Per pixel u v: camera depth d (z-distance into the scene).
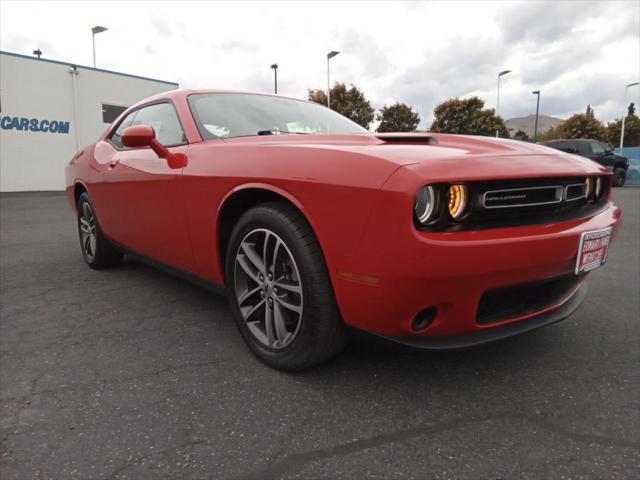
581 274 1.91
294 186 1.74
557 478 1.35
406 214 1.43
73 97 15.95
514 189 1.61
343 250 1.60
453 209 1.51
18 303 2.96
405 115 35.06
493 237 1.53
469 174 1.50
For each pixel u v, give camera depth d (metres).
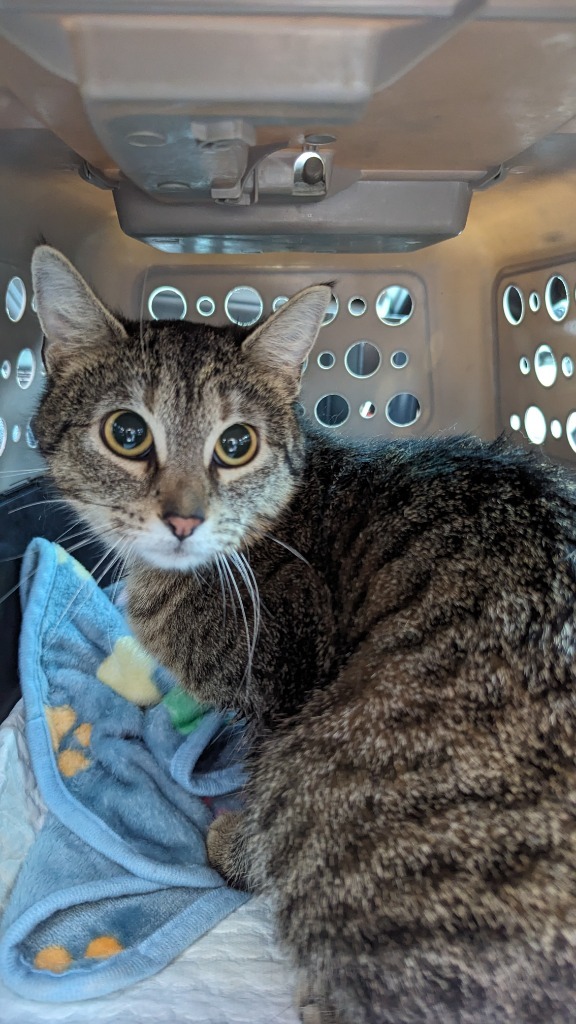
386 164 0.31
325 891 0.22
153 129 0.24
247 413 0.27
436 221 0.33
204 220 0.33
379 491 0.27
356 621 0.25
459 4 0.20
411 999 0.21
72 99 0.24
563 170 0.32
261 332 0.28
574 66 0.23
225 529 0.26
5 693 0.32
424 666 0.22
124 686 0.33
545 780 0.21
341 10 0.20
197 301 0.41
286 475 0.28
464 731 0.21
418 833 0.21
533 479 0.25
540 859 0.20
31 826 0.28
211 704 0.29
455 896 0.20
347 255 0.41
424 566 0.24
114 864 0.27
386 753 0.22
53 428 0.27
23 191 0.31
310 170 0.30
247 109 0.23
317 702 0.25
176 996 0.23
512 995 0.20
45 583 0.35
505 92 0.25
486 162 0.31
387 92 0.25
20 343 0.34
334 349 0.42
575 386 0.35
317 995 0.23
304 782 0.23
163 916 0.26
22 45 0.21
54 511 0.38
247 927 0.26
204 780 0.31
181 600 0.28
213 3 0.20
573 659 0.21
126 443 0.26
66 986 0.23
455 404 0.42
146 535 0.26
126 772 0.30
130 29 0.21
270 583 0.27
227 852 0.28
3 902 0.26
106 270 0.39
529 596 0.22
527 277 0.38
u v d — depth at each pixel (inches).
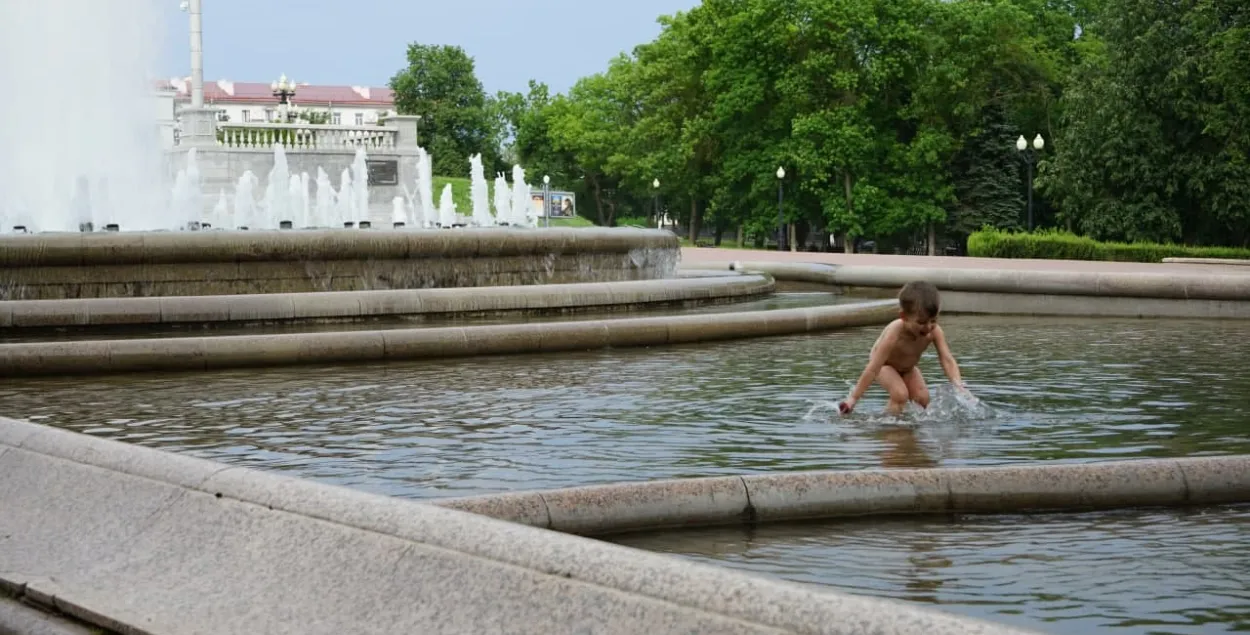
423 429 344.5
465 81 4667.8
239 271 650.8
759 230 2701.8
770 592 106.4
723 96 2615.7
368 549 138.3
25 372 470.3
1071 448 297.3
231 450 312.2
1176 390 412.5
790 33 2506.2
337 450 311.0
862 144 2471.7
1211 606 170.1
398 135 2327.8
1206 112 2042.3
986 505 233.8
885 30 2477.9
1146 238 2108.8
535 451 306.3
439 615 125.3
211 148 2164.1
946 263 1262.3
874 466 275.1
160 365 486.0
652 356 540.7
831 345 585.3
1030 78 2598.4
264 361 501.7
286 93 2549.2
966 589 179.9
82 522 168.7
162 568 152.9
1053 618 165.0
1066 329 706.2
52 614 152.8
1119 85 2106.3
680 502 222.7
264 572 143.8
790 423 343.9
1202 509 236.5
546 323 566.6
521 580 122.7
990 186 2554.1
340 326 601.0
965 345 598.2
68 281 619.5
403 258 688.4
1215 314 795.4
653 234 816.3
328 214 1911.9
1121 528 220.4
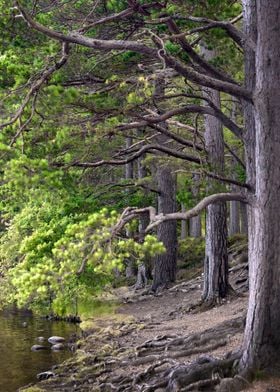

(The task)
Wherever a picture appears, omit it; copy the rest of the data exactly.

(Response)
Per pixel u v: camera depth d (z-distance into the scene).
581 274 1.91
294 186 1.74
557 478 1.35
406 214 1.43
73 97 15.95
514 189 1.61
343 250 1.60
453 209 1.51
18 303 2.96
405 115 35.06
493 237 1.53
469 174 1.50
For each pixel u v, give camera depth d (metres).
386 164 0.31
325 891 0.22
153 129 0.24
247 413 0.27
436 221 0.33
204 220 0.33
379 491 0.27
356 621 0.25
459 4 0.20
411 999 0.21
72 99 0.24
563 170 0.32
261 332 0.28
574 66 0.23
225 529 0.26
5 693 0.32
424 666 0.22
124 686 0.33
545 780 0.21
341 10 0.20
197 301 0.41
286 475 0.28
464 731 0.21
418 833 0.21
533 479 0.25
540 859 0.20
31 826 0.28
211 704 0.29
455 896 0.20
347 255 0.41
424 566 0.24
114 864 0.27
386 753 0.22
53 428 0.27
23 191 0.31
310 170 0.30
247 109 0.23
317 702 0.25
176 996 0.23
512 995 0.20
45 583 0.35
505 92 0.25
486 162 0.31
387 92 0.25
20 343 0.34
334 349 0.42
575 386 0.35
317 995 0.23
304 782 0.23
163 916 0.26
22 45 0.21
54 511 0.38
247 927 0.26
204 780 0.31
181 600 0.28
213 3 0.20
573 659 0.21
126 443 0.26
66 986 0.23
455 404 0.42
146 535 0.26
126 772 0.30
130 29 0.21
270 583 0.27
227 852 0.28
3 902 0.26
106 270 0.39
529 596 0.22
527 277 0.38
u v d — depth at each pixel (inches).
423 429 344.5
465 81 4667.8
239 271 650.8
759 230 2701.8
770 592 106.4
723 96 2615.7
368 549 138.3
25 372 470.3
1071 448 297.3
231 450 312.2
1176 390 412.5
790 33 2506.2
337 450 311.0
862 144 2471.7
1211 606 170.1
398 135 2327.8
1206 112 2042.3
986 505 233.8
885 30 2477.9
1146 238 2108.8
535 451 306.3
439 615 125.3
211 148 2164.1
946 263 1262.3
874 466 275.1
160 365 486.0
652 356 540.7
831 345 585.3
1030 78 2598.4
264 361 501.7
286 93 2549.2
966 589 179.9
82 522 168.7
162 568 152.9
1053 618 165.0
1066 329 706.2
52 614 152.8
1119 85 2106.3
680 502 222.7
264 572 143.8
790 423 343.9
1202 509 236.5
546 323 566.6
521 580 122.7
990 186 2554.1
340 326 601.0
965 345 598.2
68 281 619.5
403 258 688.4
1215 314 795.4
653 234 816.3
328 214 1911.9
1121 528 220.4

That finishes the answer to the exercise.